赤竜を駆る姫(リーリ・チノ)〉の象徴である赤い花が添えられた果実酒を飲み干したユージンが、会計を済ませて外へ出ると、ちょうど、赤竜が目の前までやって来ていた。

 秋の終わりの澄んだ日射しが、ルィヒの姿を浮かび上がらせている。

 目抜き通りには、飾りに使われている花が放つ甘い香り、ひしめき合う屋台から漂ってくる食べ物や酒のにおいが入り混じって、この上なく雑然としていたが、不思議とルィヒの周りにだけには、そういった(よど)みがなく、まるで、天から贈られた特別な光に包まれているように見えた。

 ルィヒは民衆の歓声に(こた)え、手を振っている。後ろには、カルヴァートも背筋を伸ばして立っていた。

 ルィヒの微笑みは美しく、王族の血を感じさせる気品があった。だが、数日間、行動を共にしていたユージンの目には、それはどこか寂しく、虚ろなものに映った。

 つむじ風にさらわれた薄紅(うすべに)(いろ)の花びらがはらはらと舞う寒空の下を、赤竜は一歩ずつ、(おごそ)かに王宮に向かって進んでいった。



 ユージンが部屋を取った下町の宿は、古びた木造で、目抜き通りからは離れた区画にあるのに、様々な品物を扱う商人が引っ切りなしに出入りしていた。

 あの手、この手で品物を売りつけようとしてくる商人達をかわして自室に辿り着いた時には、どっと肩が沈むような疲れが体を押し包んでいて、ユージンは上着を脱いで椅子に放ると、すぐに寝台に倒れ込んだ。
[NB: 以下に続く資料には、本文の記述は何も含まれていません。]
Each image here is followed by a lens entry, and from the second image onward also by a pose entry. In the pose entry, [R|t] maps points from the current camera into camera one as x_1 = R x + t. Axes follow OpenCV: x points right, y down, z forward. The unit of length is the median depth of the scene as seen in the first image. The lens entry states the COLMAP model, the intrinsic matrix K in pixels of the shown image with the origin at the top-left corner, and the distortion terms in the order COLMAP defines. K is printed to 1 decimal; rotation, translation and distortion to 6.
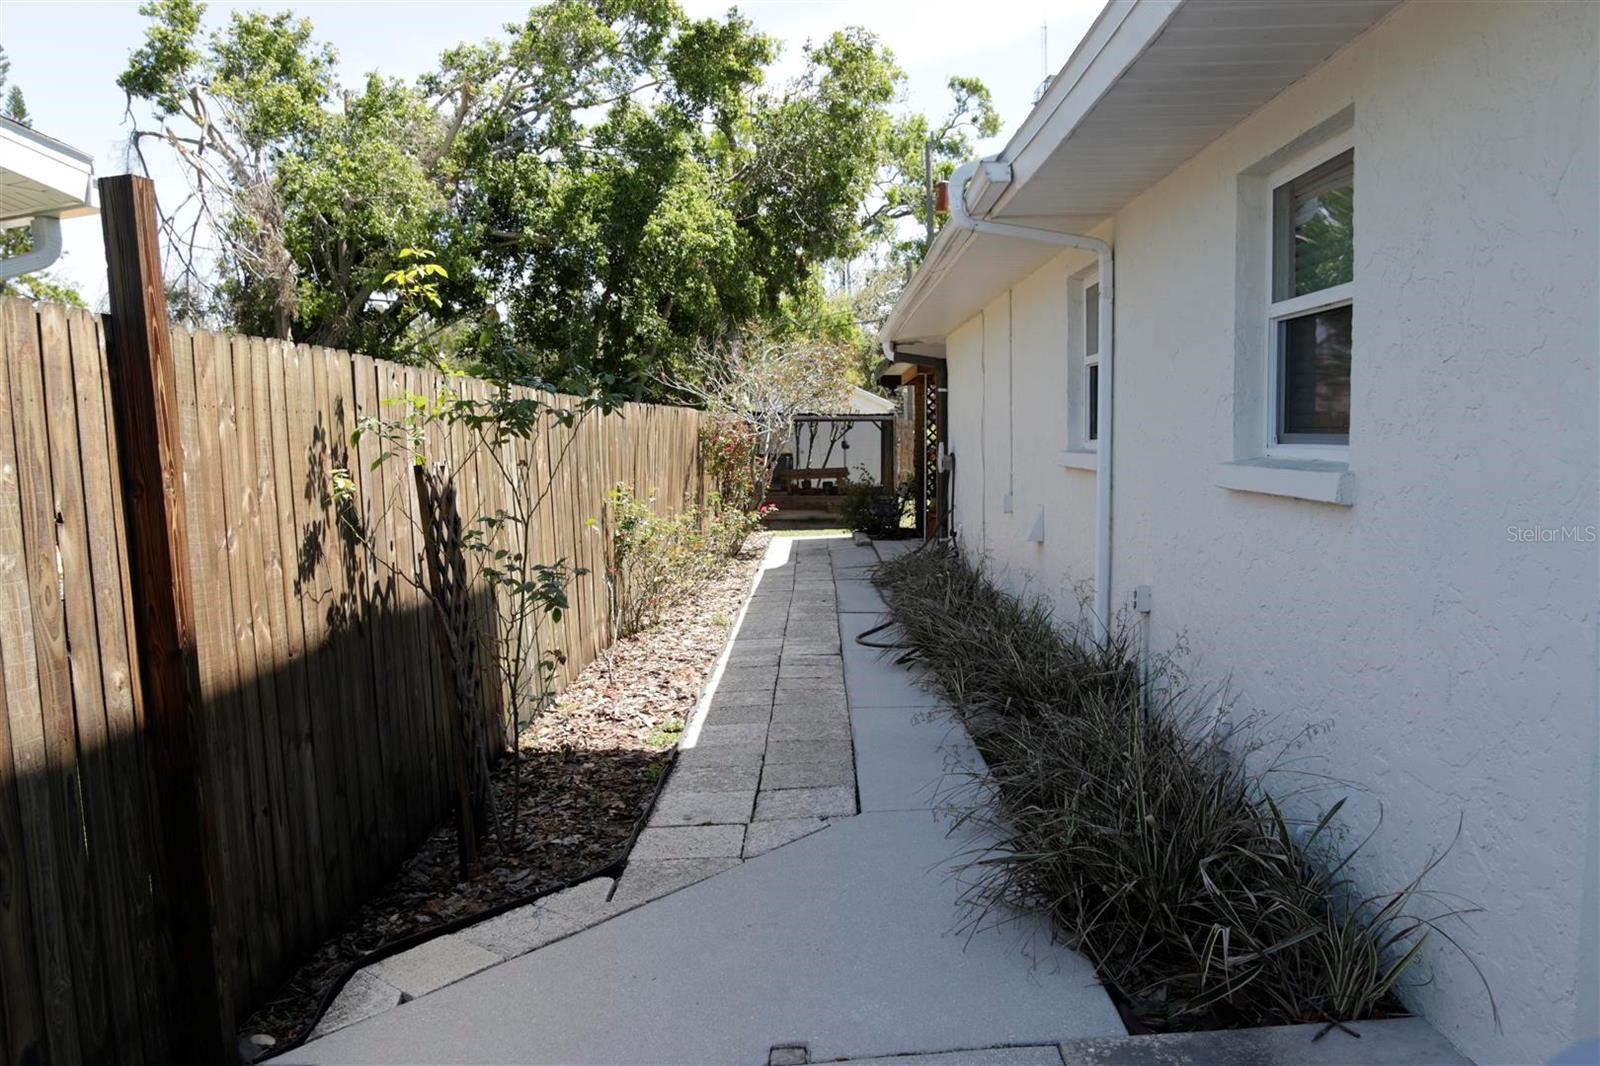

 寝具もかけずに、疲れに任せて目をつむったが、眠りにおちる直前で、ユージンは、はっと目を見開いた。

(そうだ。あれを手入れしておかないと)

 体を起こし、シャツのボタンを上から順に外していく。

 ラク砂漠で拾われた時からずっと、ルィヒにもカルヴァートにもその存在を明かさずに、肌身離さず身につけていたもの──拳銃を収めたホルスターが、そこにあった。

 ユージンはホルスターを外し、拳銃と並べて机に置くと、戸口に行って部屋の鍵が掛かっている事を確かめた。さらに、つっかえ棒代わりに(ほうき)を填め込んで、万が一、外から鍵を開けられても、すぐに部屋の中に入ってこられないように細工をした。

 それから、ユージンは机の前に戻り、拳銃の点検に取りかかった。

 護身用としてよく用いられる量産型のリボルバーだ。全部で六発の弾を込められるが、今は四発しか残っていない。

 減った二発については心当たりがあったが、ユージンはその事を考えずに、とにかく手を動かす事だけに集中した。

 工具がないので簡単な点検しか出来なかったが、濡れた形跡もなく、目立った損傷もなかった。試し撃ちをするわけにはいかないが、問題なく動きそうだ。

 サネゼルで単独行動をしていた時、ごろつきが出入りしそうな店にあたりをつけて探りを入れてみたのだが、拳銃どころか、そもそも銃火器自体が出回っていないようだった。

 その時は、辺境の街ならそういう事もあるかもしれない、と考えていたが、王都でも、火薬や弾や、銃を売っている店はなかった。

 ユージンの疑念は、その時、確信に変わった。──クィヤラート王国には、銃という概念自体が存在しないのだ。

 拳銃を再び組み立て終えると、ユージンは寝台の上で仰向けになって、呆然と天井を見つめた。

(……いったい、何世紀前の話なんだ)

 赤竜の体内で目を覚ました時、ホルスターは馴染んだ位置についたままだった。

 (さと)いルィヒが、自分を拾った時にホルスターに気づかなかったとは考えにくい。専用の装具まで使って、ぴったりと体にくっつけているくらいだから、よほど大切な物なのだろうと、触れずにそのままにしておいたのだろうか。これが人を殺すための道具だと知らなかったのなら、そうだとしてもおかしくはない。

 ずっと、心の奥底に閉じ込めて、見ないふりをしていた感情が、爆ぜるように喉元へつき上げてきて、ユージンは(うめ)いた。

 知れば知るほど、このクィヤラートという国は、自分の知っているどんな国とも違いすぎる。銃を持たない文明も、体の中に人間を住まわせて旅をする巨大な竜も、狼の頭を持ちながら人語を解する戦士も……。

 ルィヒの、燃えるような真紅の髪と瞳を、初めて間近で見た時の驚きが(よみがえ)り、それが、さらに過去の記憶を呼び起こした。

 執拗(しつよう)に殴られ、内出血を起こして赤黒く腫れ上がった顔で、自分を睨み付けていた青年の顔が脳裏に浮かび、ユージンは、両手で顔を覆った。

(……どうして、俺が生きているんだ)

 壁を伝ってかすかに聞こえてくる、騒々しい商人達の声を、聞くともなしに聞きながら、ユージンは指の内側に冷たい汗が浮き上がるのを感じていた。